Most classic car lovers who attempt to restore cars do so out of love for the automobile and what it represents to them. Many also do it for the pure challenge and personal satisfaction of restoring an object to its former glory. Although it's possible to make money restoring and selling antique autos, few do it for the money alone.
If you've never before attempted to restore a classic auto, here are some tips to save you money and aggravation before you lose yourself in your hobby.
Before you do anything to the car and especially before you spend any money, take an appraisal of the car and determine exactly how much restoration you want to do. Do you want to restore it EXACTLY to the state it was in when it came off the assembly line? Do you merely want to restore the shell and interior of the car to its former state, but completely modify and soup up the engine and internal parts? Do you want the car to be driveable or do you simply want a showcase car? The time to answer these questions is now, before you even begin to think about the next step.
With the answers from step one in hand, estimate and write down all of the materials and parts you'll need to restore the car to its desired state. Of course, you can't know everything that needs to be done until you actually get under the hood and start to work with the body, but do the best you can with what you know.
If you are not mechanically inclined, you'll have to find or hire someone to do the inspection for you. If you happen to live nearby an automobile restoration shop, you can often get one of their mechanics to make a house call and inspect your car for a fee.
Now find a good price book or a respected automobile restoration expert and begin pricing the replacement car parts. And don't forget online research. The prices of many car parts can be found on the Internet.
If you are planning on contracting the car restoration to a shop, price the labor costs also. This may take some time, but when you're done, enter all of your figures into a spreadsheet and compute the estimated total costs. Then, just to be conservative and account for unexpected repairs and cost overruns, increase the total amount by 50%. The final tally may shock you. But at the very least you won't be surprised when money begins to drain from your checking account.
Here are some of the problems you may run into while attempting to evaluate classic car and price parts:
It's not unusual to be unable to locate all of the parts that you need. Car parts become available when they become available, and some antique car parts are extremely rare. It this is the case you will either have to settle for a substitute part or wait for an authentic part to hit the market.

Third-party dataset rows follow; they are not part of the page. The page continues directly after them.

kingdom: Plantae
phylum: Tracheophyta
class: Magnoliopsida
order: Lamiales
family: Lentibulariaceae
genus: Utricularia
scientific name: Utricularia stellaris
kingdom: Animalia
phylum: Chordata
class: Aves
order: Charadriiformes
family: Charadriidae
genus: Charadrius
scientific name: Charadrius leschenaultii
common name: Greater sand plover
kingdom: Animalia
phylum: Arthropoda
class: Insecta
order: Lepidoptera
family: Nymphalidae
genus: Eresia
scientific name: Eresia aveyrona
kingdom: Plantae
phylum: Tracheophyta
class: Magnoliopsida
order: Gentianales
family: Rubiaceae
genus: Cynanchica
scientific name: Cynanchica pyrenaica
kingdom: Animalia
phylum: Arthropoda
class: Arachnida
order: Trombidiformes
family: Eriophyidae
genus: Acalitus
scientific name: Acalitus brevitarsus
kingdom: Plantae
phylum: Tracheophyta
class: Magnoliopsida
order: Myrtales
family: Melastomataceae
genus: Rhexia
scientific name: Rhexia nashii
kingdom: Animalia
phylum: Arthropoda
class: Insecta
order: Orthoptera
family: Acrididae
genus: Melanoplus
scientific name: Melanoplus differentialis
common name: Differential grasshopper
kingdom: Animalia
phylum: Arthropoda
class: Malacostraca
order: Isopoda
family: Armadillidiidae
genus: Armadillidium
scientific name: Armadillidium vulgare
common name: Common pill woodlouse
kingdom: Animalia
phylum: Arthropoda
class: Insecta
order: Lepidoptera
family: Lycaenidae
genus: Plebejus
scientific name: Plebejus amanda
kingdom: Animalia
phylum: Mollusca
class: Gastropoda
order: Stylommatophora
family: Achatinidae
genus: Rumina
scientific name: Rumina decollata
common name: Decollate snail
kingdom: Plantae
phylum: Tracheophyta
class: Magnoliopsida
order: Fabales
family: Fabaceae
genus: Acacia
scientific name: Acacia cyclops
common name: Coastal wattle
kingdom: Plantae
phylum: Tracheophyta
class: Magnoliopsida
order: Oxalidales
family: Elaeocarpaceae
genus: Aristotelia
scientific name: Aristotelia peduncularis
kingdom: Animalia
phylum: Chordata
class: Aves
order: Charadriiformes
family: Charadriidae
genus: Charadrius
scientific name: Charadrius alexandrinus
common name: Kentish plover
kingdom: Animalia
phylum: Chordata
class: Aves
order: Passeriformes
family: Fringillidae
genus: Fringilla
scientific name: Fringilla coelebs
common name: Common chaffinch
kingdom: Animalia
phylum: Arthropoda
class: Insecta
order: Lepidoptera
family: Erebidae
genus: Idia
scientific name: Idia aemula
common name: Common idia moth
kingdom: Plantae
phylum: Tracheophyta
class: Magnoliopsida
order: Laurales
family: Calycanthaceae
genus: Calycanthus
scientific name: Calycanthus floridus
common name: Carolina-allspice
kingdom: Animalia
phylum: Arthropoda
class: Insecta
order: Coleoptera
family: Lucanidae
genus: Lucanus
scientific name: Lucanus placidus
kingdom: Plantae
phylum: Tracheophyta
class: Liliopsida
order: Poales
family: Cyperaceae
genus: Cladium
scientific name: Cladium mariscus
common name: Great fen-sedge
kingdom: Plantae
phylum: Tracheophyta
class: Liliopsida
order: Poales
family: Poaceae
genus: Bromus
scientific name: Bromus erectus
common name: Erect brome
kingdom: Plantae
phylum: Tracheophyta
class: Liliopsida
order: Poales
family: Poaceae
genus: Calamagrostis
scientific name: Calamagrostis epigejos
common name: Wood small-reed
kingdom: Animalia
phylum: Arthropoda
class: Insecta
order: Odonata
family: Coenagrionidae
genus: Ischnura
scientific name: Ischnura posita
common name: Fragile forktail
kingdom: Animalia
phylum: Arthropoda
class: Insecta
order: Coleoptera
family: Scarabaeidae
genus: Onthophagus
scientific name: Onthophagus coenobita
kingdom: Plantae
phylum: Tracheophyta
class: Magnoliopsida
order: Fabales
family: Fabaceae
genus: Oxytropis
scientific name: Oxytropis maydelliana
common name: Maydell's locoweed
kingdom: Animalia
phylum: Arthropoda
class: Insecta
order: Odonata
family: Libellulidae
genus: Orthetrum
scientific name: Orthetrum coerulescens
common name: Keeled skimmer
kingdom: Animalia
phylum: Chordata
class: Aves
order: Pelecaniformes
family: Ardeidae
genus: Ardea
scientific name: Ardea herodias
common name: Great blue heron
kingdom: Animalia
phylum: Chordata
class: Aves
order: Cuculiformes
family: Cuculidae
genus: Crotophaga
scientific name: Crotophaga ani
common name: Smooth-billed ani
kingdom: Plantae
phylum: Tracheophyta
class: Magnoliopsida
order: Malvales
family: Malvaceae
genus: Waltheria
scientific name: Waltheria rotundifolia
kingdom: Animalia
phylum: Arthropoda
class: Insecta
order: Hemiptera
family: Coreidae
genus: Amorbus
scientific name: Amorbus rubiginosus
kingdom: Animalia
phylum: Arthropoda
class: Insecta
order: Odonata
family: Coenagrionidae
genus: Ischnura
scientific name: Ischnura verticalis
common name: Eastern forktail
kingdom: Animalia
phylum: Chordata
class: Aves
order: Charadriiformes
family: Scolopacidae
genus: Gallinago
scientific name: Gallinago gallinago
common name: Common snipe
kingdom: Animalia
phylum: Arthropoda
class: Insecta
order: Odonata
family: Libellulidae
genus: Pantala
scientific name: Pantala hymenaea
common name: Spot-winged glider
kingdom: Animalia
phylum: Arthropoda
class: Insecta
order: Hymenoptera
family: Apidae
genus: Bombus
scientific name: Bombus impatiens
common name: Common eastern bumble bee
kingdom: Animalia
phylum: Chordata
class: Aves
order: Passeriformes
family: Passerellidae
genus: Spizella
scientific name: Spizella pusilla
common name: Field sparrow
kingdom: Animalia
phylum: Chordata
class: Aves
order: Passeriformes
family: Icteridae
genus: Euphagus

You may find the perfect car part that you need but it's in another city or state and needs to be shipped to you. Make sure you include shipping prices in your parts estimates. Some people and companies use transportation costs as profit centers and the resulting price may be more than you expected.
As you know, rust is the enemy of cars. Body rust is not something to be too concerned about - you are doing an automobile restoration after all. However, rust on structural parts can bust a hole in your budget big enough to sink the entire restoration project. So make a special note to look for evidence to look for rust in the wheel arches, roof pillars, floor, and so on.
For those of us who love cars, finding and restoring antique autos can be one of the most enjoyable hobbies around. Just be sure that you don't go broke while enjoying it.